***** Supplied passage *****
Transcript

My name is Katelyn Campbell, and I’m a PhD student in American Studies at the University of North Carolina at Chapel Hill. And for my humanities moment, I wanted to start by framing my work. So I study intentional communities, most specifically these very specific radical feminist communities in the 1970s called Womyn’s Lands.

And my reason for studying those really stems back to a book that I read when I was a little kid. And that book is Roxaboxen. I first started reading Roxaboxen when I was about four years old. The book is about a group of kids in the Depression era who find a bunch of boxes, sticks, and rocks in the desert and use it to create their own imaginary town. And this town has all kinds of rules and processes for dealing with conflict.

And as a little kid I had a really active imagination, so I took Roxaboxen really seriously. My cousins and I, which where I grew up in West Virginia, we tended to have more of a kinship system than a nuclear family. My cousins and I imagined our own Roxaboxen, which we built from our own sticks, boxes and rocks and we played pretend at this game for three years. And sort of over the last couple months, it’s become really important to me to reflect on my time in Roxaboxen because in my view, that space was the first place I was ever in where power seemed fluid and where we had the space to imagine and create different worlds based on sort of what our fantasy would look like.

And this is particularly prescient for me after spending a month in the archives because when I was up in the archives at Smith College doing research for dissertation project, I stumbled across a bunch of drawings from a workshop led by the feminist architect Phyllis Birkby and a random flat file folder that I sort of wasn’t expecting to be full of these documents. But inside of the box there were all of these fantasy drawings that women who had participated in Birkby’s workshop, women in the built environment had drawn. And these drawings depict exactly sort of what the name would suggest. What these women’s ideals worlds would look like.
*****
**Work to complete:**
(a) In the Roxaboxen transcript, for how many years did the speaker and the speaker's cousins play their own version of Roxaboxen?
(b) Please write the next part of the Roxaboxen transcript, picking up after its last sentence.
The records were drawn from a separate source.
***** Records supplied *****
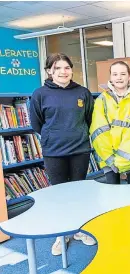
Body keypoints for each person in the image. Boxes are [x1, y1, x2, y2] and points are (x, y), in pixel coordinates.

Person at [29, 53, 96, 255]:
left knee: (78, 193)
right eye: (57, 68)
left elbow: (89, 119)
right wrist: (54, 136)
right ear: (49, 71)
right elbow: (36, 123)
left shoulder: (83, 92)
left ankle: (78, 230)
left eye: (66, 67)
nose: (63, 71)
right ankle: (62, 235)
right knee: (59, 195)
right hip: (54, 151)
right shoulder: (40, 94)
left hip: (80, 149)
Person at [90, 61, 130, 185]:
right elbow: (98, 129)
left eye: (123, 74)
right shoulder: (102, 99)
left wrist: (123, 161)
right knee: (112, 195)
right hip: (108, 157)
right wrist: (111, 159)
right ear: (110, 77)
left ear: (129, 76)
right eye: (115, 74)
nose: (119, 77)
*****
**Results:**
(a) Three years.

(b)
And for me, I am sitting in the archive looking at these, reading Phyllis Birkby taking taking these seriously as works of feminist architecture rather than just simple fantasies or doodles to be tossed away. I remembered my experience in Roxaboxen and the value that that had for me in terms of figuring out what type of world that I wanted to create. And even though Roxaboxen doesn’t really exist anymore, nor do the imaginaries that my cousins and I came up with, I think each of us would say that we’ve been changed by them.

And I’ve selected this as my humanities moment because I think what I loved about working in the humanities and particularly in American Studies is it’s a space where we’re allowed and encouraged to take our imagination and in the archive ephemera seriously as different ways of knowing and understanding the world. As a sex educator and certainly as a scholar, one of the questions that I’m always asking is, what would it mean to create a world that’s free from coercion and violence? And I recognize that our physical circumstances might prevent us from immediately doing that. But I think that space of the imaginary is a place where we can start to play out some of these ideas for what this world might look like. And perhaps realize that that world isn’t that far away. So thank you, that’s my humanities moment.

– Katelyn Campbell (PhD Student in American Studies at UNC Chapel Hill)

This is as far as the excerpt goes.